Сенников, по правилам, должен был пресечь предательскую пропаганду, но он молчал: Шамаев был ему интересен, Шамаев не боялся смерти или пока играл со смертью без мандража – козырными картами.

– Хм, а здесь, под Харьковом… Бросили нас, дорогу перекрыть. Пушка сорокапятка без колеса. Один пулемет «дегтярь», и взвод народу. У отступающих, у отступающих! – потряс кулаком, – боеприпасы отбирали, едритвой лять!

– Кончай! – оборвал его Сенников, но сделал это не громко.

– Хм, шо кончай! А вы шо, не отступали, што ль? Сами знаете, шо тут творилось. Я в Ростов к бабе хотел съездить. А потом снова б сюда. А меня в дезертиры… Дураки, своего бьете.

– Прекратить! – приказал Сенников.

– Да ладно, лейтеха! Ты теперь мне не начальник.

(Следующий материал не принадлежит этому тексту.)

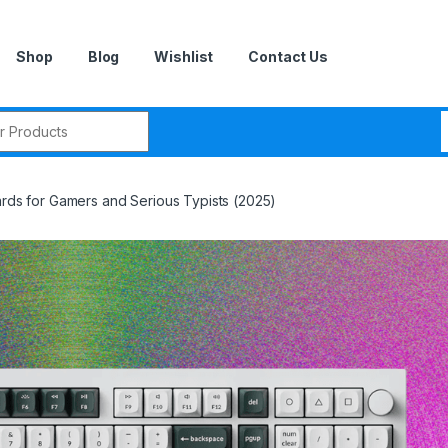
Shop
Blog
Wishlist
Contact Us
r:
ards for Gamers and Serious Typists (2025)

Меня другой ждет. – Шамаев ткнул пальцем в небо, и сам, без понуждения, встал на край воронки.

Пятеро солдат взяли оружие на изготовку.

– Вот сюда стреляйте! – Шамаев распахнул пиджак, словно пиджак мог не пропустить пули, пальцем указал на белой рубахе, где сердце. – Давайте!

Когда солдаты зарывали воронку, Сенников сидел, закрыв глаза, привалясь спиной к березе. Дремал. Невольно слышал. Солдаты вполголоса меж собой судили.

– Все одно жалко…

– Немцы, говорят, тоже своих бегунов казнят. Еще строже.

– Лихой он. Даже грудь выпятил.

– В штрафбат бы отправили. Все ж свой…

– Начальству видней. Приказ-то зачитывали – Сталин выпустил. Ни шагу назад.


…Федор Федорович встрепенулся, отсутствующими глазами посмотрел на Серафиму. Сказал тихо, должно быть, для себя:

– Издержки на войне – это тоже суть войны. Его правильно расстреляли! Сталин не был кадровым военным, даже топографию не знал, но он нащупал нерв войны… Челноков не выполнил приказ. Шамаев тоже не выполнил приказ. Один был трус, другой разгильдяй. Приказ на войне – святое.